Now, in an effort to permanently reduce the US nuclear arsenal by thousands of weapons, President Barack Obama is making final decisions on a broad new nuclear strategy for the United States.
These are tough decisions as Obama is also being urged by those both inside the Pentagon and White House to reject proposals that the United States declare it would never be the first to use nuclear weapons.
Obama’s new strategy — which will void or reverse several initiatives taken by the former Bush administration — will be included in a nearly completely document called the Nuclear Posture Review, which offers a comprehensive review of US nuclear weapons strategy and policy for the next five to 10 years.
The 2010 NPR is the third such comprehensive study since the end of the Cold War.

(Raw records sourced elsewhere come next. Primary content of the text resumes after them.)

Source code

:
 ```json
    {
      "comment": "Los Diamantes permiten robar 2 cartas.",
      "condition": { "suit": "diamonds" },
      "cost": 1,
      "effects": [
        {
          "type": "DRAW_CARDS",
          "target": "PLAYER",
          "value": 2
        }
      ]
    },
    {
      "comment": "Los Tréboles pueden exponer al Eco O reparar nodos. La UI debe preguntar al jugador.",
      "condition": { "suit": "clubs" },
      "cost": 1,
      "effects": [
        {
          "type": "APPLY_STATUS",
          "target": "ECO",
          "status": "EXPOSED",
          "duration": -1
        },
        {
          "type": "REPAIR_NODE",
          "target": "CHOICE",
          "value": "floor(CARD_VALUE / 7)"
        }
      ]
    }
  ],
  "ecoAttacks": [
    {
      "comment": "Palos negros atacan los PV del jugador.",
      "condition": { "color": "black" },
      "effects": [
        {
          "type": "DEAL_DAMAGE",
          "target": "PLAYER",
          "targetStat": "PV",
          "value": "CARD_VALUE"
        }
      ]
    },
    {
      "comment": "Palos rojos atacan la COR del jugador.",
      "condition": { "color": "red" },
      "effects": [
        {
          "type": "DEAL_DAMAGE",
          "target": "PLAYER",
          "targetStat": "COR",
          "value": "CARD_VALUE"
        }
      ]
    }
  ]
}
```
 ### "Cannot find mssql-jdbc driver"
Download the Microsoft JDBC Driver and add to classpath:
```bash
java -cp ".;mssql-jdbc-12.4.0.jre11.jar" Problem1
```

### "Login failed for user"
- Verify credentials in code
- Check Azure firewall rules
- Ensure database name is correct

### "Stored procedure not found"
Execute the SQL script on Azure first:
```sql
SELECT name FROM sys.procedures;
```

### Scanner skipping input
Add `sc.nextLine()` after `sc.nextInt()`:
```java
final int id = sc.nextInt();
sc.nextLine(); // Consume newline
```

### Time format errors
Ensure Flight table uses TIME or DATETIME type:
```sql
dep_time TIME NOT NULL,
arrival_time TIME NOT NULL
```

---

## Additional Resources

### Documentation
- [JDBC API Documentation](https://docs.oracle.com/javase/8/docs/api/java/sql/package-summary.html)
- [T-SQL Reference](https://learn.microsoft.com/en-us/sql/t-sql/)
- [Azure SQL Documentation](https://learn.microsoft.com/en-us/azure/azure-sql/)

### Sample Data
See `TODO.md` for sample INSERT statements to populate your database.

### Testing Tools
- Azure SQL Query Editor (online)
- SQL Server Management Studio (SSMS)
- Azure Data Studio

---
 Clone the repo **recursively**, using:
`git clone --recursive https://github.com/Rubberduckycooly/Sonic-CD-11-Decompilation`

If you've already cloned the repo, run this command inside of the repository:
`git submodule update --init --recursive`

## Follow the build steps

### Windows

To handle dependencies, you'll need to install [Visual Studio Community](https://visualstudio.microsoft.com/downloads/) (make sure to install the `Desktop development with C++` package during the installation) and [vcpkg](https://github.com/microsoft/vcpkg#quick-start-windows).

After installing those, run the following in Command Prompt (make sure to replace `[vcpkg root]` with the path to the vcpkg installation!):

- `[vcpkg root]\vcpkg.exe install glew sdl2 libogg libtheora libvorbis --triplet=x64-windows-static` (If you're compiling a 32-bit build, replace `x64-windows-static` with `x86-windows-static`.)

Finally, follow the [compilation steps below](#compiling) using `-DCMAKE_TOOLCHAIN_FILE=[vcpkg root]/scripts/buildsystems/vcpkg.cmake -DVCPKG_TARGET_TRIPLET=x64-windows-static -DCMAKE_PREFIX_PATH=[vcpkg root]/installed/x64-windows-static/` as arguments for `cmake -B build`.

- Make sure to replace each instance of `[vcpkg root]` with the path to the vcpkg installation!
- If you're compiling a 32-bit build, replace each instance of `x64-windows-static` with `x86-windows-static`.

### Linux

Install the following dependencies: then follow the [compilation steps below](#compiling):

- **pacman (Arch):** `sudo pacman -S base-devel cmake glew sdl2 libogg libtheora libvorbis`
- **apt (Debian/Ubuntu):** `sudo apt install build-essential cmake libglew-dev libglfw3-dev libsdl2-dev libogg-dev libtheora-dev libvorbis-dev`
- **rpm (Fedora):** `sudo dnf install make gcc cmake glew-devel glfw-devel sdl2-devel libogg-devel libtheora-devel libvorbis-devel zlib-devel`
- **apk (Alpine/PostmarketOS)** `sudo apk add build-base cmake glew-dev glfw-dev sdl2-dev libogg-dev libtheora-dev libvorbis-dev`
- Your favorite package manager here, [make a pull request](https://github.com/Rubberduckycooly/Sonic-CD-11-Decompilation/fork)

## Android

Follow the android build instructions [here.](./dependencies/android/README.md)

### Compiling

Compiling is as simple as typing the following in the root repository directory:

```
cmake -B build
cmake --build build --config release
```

The first was completed by the Clinton administration in 1994 and the second by the George W. Bush administration in 2002. While the 1994 and 2002 reviews were classified, the current study will release an unclassified report.
The much-awaited review of US nuclear forces in Washington’s global strategy is expected to reduce the role of atomic weapons in regional scenarios and retire the nuclear-armed Tomahawk sea-launched land-attack cruise missile, according to the Federation of American Scientists (FAS).
Time is of the essence. Both the NPR and New Strategic Arms Reduction Treaty (START) have been delayed considerably. The NPR will probably not be out until late March or April; and the New START negotiators have taken a break and will meet again sometime in March.
Understandably, given the administration’s ongoing emphasis on nuclear weapons issues, the pundits, political observers and national security reporters are all trying to read the tea leaves regarding these delays. Commentary on the NPR has ranged from tersely worded admonishments to constructive attempts to discover reasons for the delay.
Meanwhile, White House aides said Secretary of Defense Robert Gates on Monday gave Obama several of the Pentagon’s options which addressed several of the unresolved issues in the NPR document that have been hotly contested within the administration.
Obama’s critics argue that his embrace of a new movement to eliminate nuclear weapons around the world is naive and dangerous, especially at a time of new nuclear threats, particularly from Iran and North Korea.
But many of Obama’s supporters fear that over the past year he has moved too cautiously, and worry that he will retain the existing US policy by leaving open the possibility that Washington might use nuclear weapons in response to a biological or chemical attack, perhaps against a nation that does not possess a nuclear arsenal.
However one looks at it, Obama has a lot on his plate: Not only does he have to deal with the NPR — which has to be sent to Congress soon; there is also the new START which expired last December and is nearing completion with Russia.
There is also a nuclear materials security summit is to be held in Washington in April, plus a new push is to be made for ratification of the Comprehensive Test Ban Treaty. There’s also a Fissile Material Cutoff Treaty to ban the production of highly enriched uranium and plutonium for weapons purposes, and there’s a review conference for the Nuclear Non-proliferation Treaty in May.
And that’s just what’s on the calendar — there’s no predicting what unexpected nuclear proliferation and security challenges will arise from Iran, North Korea, South Asia, or elsewhere.